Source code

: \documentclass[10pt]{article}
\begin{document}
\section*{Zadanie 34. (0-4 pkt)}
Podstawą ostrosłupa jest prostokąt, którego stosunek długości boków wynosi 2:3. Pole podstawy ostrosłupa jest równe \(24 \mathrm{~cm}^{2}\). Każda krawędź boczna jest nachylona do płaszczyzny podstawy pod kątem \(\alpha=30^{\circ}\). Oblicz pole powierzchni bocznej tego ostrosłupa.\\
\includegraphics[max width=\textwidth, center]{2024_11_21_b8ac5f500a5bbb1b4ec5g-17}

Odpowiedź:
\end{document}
--------------------
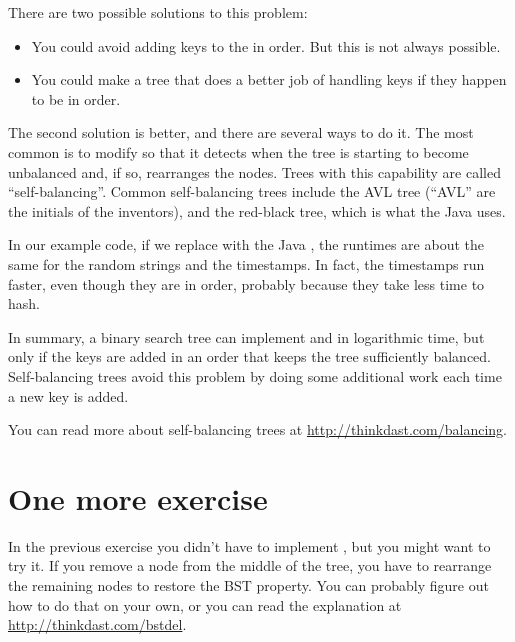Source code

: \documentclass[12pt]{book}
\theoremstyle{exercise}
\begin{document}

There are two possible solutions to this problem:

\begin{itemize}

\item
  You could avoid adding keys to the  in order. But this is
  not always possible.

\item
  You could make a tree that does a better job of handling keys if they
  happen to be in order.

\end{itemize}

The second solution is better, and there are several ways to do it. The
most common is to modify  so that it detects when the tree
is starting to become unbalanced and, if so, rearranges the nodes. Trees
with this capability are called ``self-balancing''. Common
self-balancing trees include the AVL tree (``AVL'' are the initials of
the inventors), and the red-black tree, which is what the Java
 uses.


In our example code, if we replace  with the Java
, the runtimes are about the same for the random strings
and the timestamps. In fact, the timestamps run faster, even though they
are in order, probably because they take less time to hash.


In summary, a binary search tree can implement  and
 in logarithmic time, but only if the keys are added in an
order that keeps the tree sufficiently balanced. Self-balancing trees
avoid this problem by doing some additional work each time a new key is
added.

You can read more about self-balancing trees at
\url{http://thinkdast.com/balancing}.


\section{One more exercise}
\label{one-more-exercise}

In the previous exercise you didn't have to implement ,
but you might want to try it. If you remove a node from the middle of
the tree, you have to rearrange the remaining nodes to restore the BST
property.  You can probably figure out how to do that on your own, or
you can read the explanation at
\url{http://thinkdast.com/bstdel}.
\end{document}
--------------------
◆ Task ◆
Search the data above and return each line in which "that" occurs.

◆ Response ◆
  You could make a tree that does a better job of handling keys if they
most common is to modify  so that it detects when the tree
order that keeps the tree sufficiently balanced. Self-balancing trees
property.  You can probably figure out how to do that on your own, or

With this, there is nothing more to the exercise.